Tarafların itidalini sağlayan bir diğer etken de nükleer doktrinler oldu. Hindistan, “nükleer silahları ilk kullanan olmama” politikasını benimserken; Pakistan, daha esnek ve belirsizlik içeren bir yaklaşım sergiliyor. Bu durum, Hindistan’ın konvansiyonel üstünlüğüne rağmen, Pakistan lehine dengeleyici bir caydırıcılık sağlıyor.

Amerika devreye girdi, ateşkes masada sağlandı

Artan gerilimi dünya izlerken, diplomasi sahnesine ABD Başkanı Donald Trump çıktı. Washington’un baskısıyla Hindistan ve Pakistan, ateşkese anında onay verdi. Zira karşılıklı topçu ve hava saldırıları, Keşmir ve Pencap’taki sivilleri ve askeri tesisleri hedef almaya başlamıştı. Bir adım ötesi, geniş çaplı savaşa kapı aralayacaktı.

Askeri uzmanlara göre, yaşanan çatışma, her iki tarafın da karşısındakine “Ben buradayım, hazırlıklıyım” mesajı vermesiydi. Duveyri’ye göre bu bir “kas esnetme” provasıydı. Taraflar ne tam savaş istiyor, ne de geri adım atmaya niyetliydi. Kontrollü tansiyon, caydırıcılık dengesi ve dış baskı bu gerilimi sınırda tuttu.

Ancak bu ateşkes, kalıcı bir çözüm değil. Duveyri, “Ateşkes, sadece siyasi değil, aynı zamanda askeri mantığın da ürünüdür. Fakat sağlam siyasi çözümler olmazsa bu barış kırılgan kalmaya mahkûmdur” diyerek uyarıda bulundu.

Her iki taraf da düşen uçaklar ve İHA’lara dair bilgileri kamuoyuyla paylaşarak, askeri itibarlarını koruma yarışına girdi. Ancak bu bilgilerden bazılarının abartılı ya da eksik olması, savaşın sadece sahada değil, algılar üzerinden de yürütüldüğünü gösteriyor.

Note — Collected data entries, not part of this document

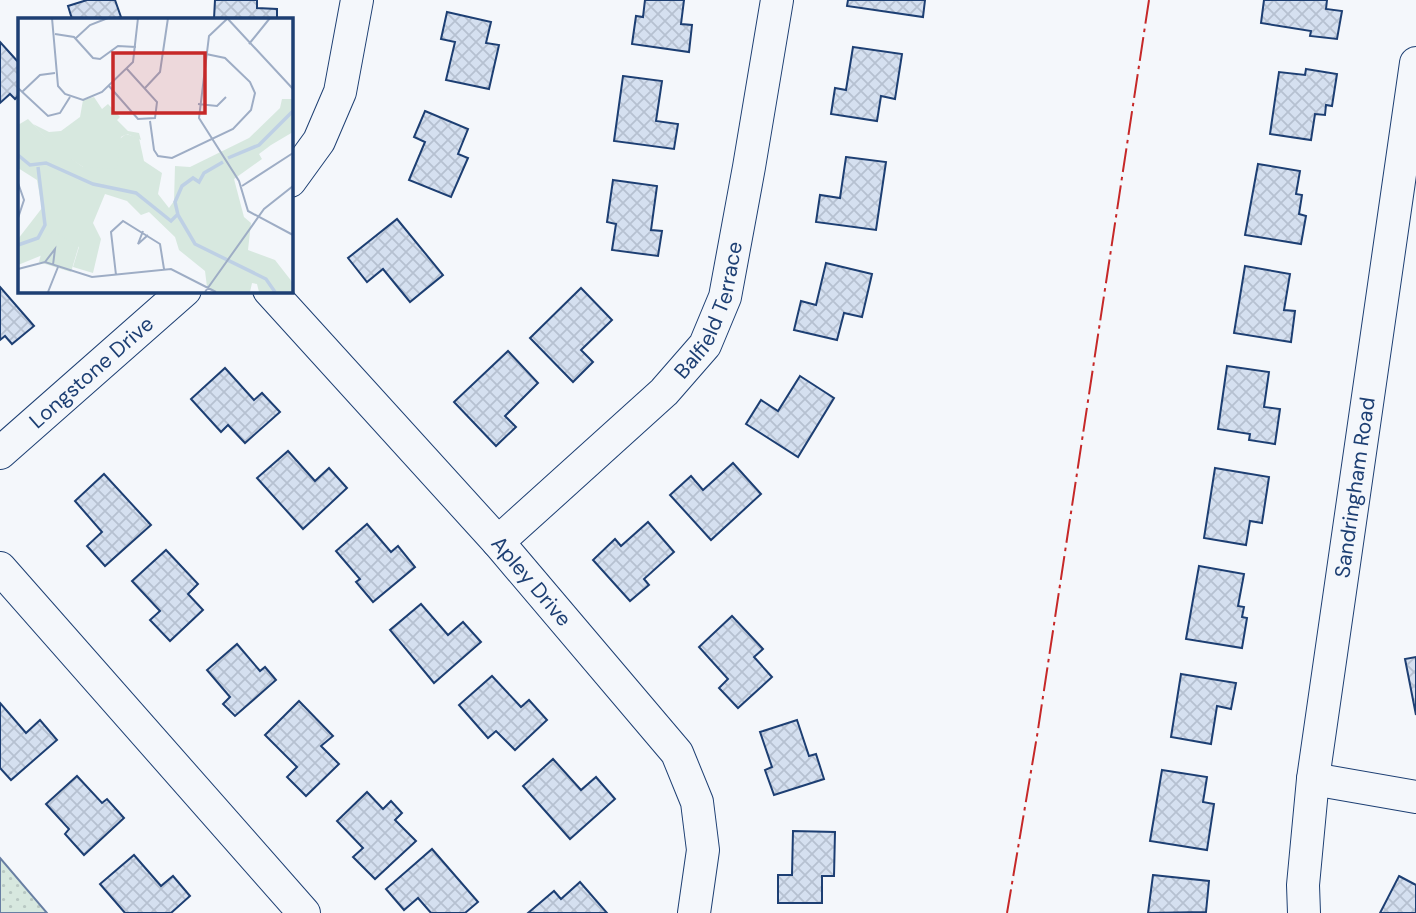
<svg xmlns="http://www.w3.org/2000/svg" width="1416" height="913" viewBox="0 0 1416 913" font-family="'DM Sans',sans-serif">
<defs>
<pattern id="park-dots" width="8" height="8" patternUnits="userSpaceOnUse" patternTransform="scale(1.75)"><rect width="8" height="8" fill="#d7e8df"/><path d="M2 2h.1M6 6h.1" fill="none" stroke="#b8c8c3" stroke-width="1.8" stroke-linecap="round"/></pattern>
<pattern id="building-cross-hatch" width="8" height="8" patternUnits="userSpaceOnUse" patternTransform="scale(1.75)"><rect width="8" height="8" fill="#d5e0f0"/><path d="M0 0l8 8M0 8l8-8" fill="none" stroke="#b6c1d1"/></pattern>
</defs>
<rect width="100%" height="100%" fill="#f4f7fb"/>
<path fill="url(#park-dots)" stroke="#687fa3" stroke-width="2" d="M0,858L47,913H0Z"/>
<g fill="url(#building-cross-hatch)" stroke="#1d3f73" stroke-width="2">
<path d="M87,0H115L121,17L114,19H72L68,6Z"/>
<path d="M215,0H257V8L277,9V19H214Z"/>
<path d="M645,0H684L681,24L692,25L689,52L632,44L636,16L643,17Z"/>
<path d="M848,0H925L923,17L847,6Z"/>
<path d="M1264,0H1327L1326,9L1342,11L1337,39L1310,36L1311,31L1261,23Z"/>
<path d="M447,12L491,22L486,43L499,45L489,89L446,80L455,42L441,39Z"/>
<path d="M0,42L19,63V95L15,99L10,94L0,103Z"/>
<path d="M853,47L902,54L895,99L881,96L877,121L831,114L835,88L846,90Z"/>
<path d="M1306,69L1337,74L1332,106L1326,105L1325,115L1315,114L1311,140L1270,134L1279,72L1305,75Z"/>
<path d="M623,76L662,81L656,121L678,124L674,149L614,141Z"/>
<path d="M425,111L468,129L458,154L468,158L451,197L409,180L425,142L414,137Z"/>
<path d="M846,157L886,162L876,230L816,222L820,195L840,198Z"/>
<path d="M1258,164L1300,171L1296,194L1302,195L1299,214L1306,216L1301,244L1245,235Z"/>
<path d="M613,180L657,186L651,230L662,231L658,256L612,250L616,224L607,222Z"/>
<path d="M397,219L443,275L410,302L383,269L367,282L348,258Z"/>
<path d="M826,263L872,274L862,317L844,313L837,340L794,330L801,301L816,305Z"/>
<path d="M1245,266L1290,274L1284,310L1295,311L1291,342L1234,333Z"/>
<path d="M0,287L34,326L12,344L5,336L0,340Z"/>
<path d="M581,288L612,320L581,350L593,362L573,382L530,338Z"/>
<path d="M508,351L538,383L505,416L516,427L496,446L454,402Z"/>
<path d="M1227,366L1269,372L1264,407L1280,409L1275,444L1249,440L1250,434L1218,429Z"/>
<path d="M225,368L254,400L262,393L280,412L245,443L228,425L221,432L191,399Z"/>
<path d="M800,376L834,398L798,457L746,424L761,400L778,411Z"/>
<path d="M288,451L315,481L329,468L347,488L303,529L257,478Z"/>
<path d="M733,463L761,494L711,540L670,495L691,476L703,490Z"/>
<path d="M1215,468L1269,477L1262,523L1250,521L1246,545L1204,538Z"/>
<path d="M104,474L151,525L105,566L87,546L102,532L75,501Z"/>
<path d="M648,522L674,552L644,579L649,585L630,601L593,560L615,539L621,546Z"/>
<path d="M367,524L391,552L398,546L415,567L373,602L356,582L360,579L336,551Z"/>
<path d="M166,550L198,584L188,594L203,610L170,641L150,620L160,611L132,581Z"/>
<path d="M1199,566L1244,574L1238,606L1244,607L1242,617L1247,618L1242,648L1186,639Z"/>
<path d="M421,604L448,635L463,622L481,642L434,683L390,630Z"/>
<path d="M732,616L763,649L754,657L772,677L738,708L719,688L728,679L699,647Z"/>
<path d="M237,644L260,671L265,667L276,680L235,716L223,704L230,697L207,670Z"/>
<path d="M1416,657V715L1405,659Z"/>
<path d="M1181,674L1236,683L1231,709L1217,706L1211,744L1171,737Z"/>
<path d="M492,676L521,707L529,700L547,720L515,750L496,731L488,738L459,705Z"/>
<path d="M299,701L333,736L321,746L339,764L306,796L287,777L297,767L265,735Z"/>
<path d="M0,703L26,733L40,720L57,740L11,780L0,768Z"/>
<path d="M797,720L809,756L816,754L824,779L774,795L765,770L772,767L760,732Z"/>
<path d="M553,759L581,790L596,777L615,799L570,839L523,786Z"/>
<path d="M1162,770L1207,777L1203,802L1214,804L1207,850L1150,841Z"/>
<path d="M77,776L102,803L107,799L124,818L84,855L65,834L69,829L46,804Z"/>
<path d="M367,792L383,809L391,801L402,813L395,820L416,841L375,879L353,857L363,848L337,821Z"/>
<path d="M793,831L835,832L834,876H822V903H778V875H792Z"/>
<path d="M432,849L478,902L465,913H431L418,898L404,910L386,889Z"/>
<path d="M134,855L161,886L173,876L190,896L171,913H125L100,884Z"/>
<path d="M1153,875L1209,881L1206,912L1148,913Z"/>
<path d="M1399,876L1416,885V913H1380Z"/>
<path d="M580,882L607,913H528L554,891L561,899Z"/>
</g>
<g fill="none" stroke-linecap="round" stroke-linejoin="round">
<g stroke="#1d3f73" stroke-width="34">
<g id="minor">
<path d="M290,181L319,141L340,92L357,0"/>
<path id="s1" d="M269,290L498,542L677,753L697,802L703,850L694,913"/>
<path id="s2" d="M0,453L185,290"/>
<path id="s3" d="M498,542L664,392L705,345L725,297L749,167L777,0"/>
<path d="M0,568L304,913"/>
<path d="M1313,779L1416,797"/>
<path id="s4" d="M1304,913L1303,885L1313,779L1416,63"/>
</g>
</g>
<use href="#minor" stroke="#f4f7fb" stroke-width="32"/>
<path stroke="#c62828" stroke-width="2" stroke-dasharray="24 5 3.5 5" stroke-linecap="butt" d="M1007,913L1037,736L1149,0"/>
</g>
<g text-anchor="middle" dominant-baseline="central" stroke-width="5" stroke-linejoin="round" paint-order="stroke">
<g font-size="21" fill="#1d3f73" stroke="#f4f7fb">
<text stroke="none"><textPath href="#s3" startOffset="320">Balfield Terrace</textPath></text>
<text stroke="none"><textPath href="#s2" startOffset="122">Longstone Drive</textPath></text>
<text stroke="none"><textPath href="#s4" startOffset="429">Sandringham Road</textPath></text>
<text stroke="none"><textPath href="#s1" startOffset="392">Apley Drive</textPath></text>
</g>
</g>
<g transform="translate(18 18)">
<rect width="275" height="275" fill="#f4f7fb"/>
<path d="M30,209L62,224L53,254L21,244Z" fill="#d7e8df"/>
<path d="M264,81H275V114L253,127L241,136L244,141L216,161L226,199L233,205L230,232L257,242L275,265V274H241L239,266L234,265L232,274H199L189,269L187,253L161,232L157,219L131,194L123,197L109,183L87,176L75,205L83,221L75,255L55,249L61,229L34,212L27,236L0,247V221L24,190L19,162L0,150V107L10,101L36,128L65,149L108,116L121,120L126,143L144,155L140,176L151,190L156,183L157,148L172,149L231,120L262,90Z" fill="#d7e8df"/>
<path d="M76,79L84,91L90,86L102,99L99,102L110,113L121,115L123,122L109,116L103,119L99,151L65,149L50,139L34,143L31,136L35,128L15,106L31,114L43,113L62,99L65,82Z" fill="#d7e8df"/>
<path fill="none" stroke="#bed0e5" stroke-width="3.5" d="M0,137L12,147L28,145L75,166L118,175L153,203L159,197M210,140L241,127L275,93M205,144L186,155L181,164L175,160L164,168L157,184L160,197L177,226L248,261L257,274M0,227L20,220L27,207L20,149"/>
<path fill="none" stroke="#9eadc5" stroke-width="2" d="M34,0L40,68L47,76L65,82L84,74L115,44L120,0M209,0L275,71M210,0L191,18L181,100L221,163L230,193L275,217M37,16L56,19L75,40L82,41L100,28L118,29M58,20L72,7L90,0M231,26L252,0M91,68L120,101L137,100L139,84L109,51M0,70L30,98L42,95L52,79M127,70L142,54L150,0M4,74L22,57L37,55M180,86L199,88L208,79M132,103L136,132L140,138L154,140L215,111L233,92L237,75L232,64L207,40L188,36M0,165L6,182L0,200M224,168L275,135M125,213L120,226L130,217M27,244L37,231L35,247M0,251L27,244L74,259L153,251L198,274M98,257L93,214L105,203L142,226L146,251M30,274L40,249M187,274L246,191L275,168"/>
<path fill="#c62828" fill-opacity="0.15" stroke="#c62828" stroke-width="3.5" d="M95,35H187V95H95Z"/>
<rect width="275" height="275" fill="none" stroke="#1d3f73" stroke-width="3.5"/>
</g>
</svg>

Gerilim düştü ama tehlike geçmedi

Pakistan-Hindistan hattında yaşanan bu hava çatışması, savaşın ne kadar yakın olabileceğini bir kez daha ortaya koydu. Ancak savaşın maliyeti, getirilerinden çok daha büyük. Bu yüzden iki taraf da silahların değil, hesapların kazandığı bir dengeyi tercih etti.

Ancak dikkat: Bu tür çatışmaların gölgesinde barış, pamuk ipliğine bağlıdır. Gerçek barış, sadece silahların susmasıyla değil, adaletin tesisi ve hakların teslimiyle mümkündür.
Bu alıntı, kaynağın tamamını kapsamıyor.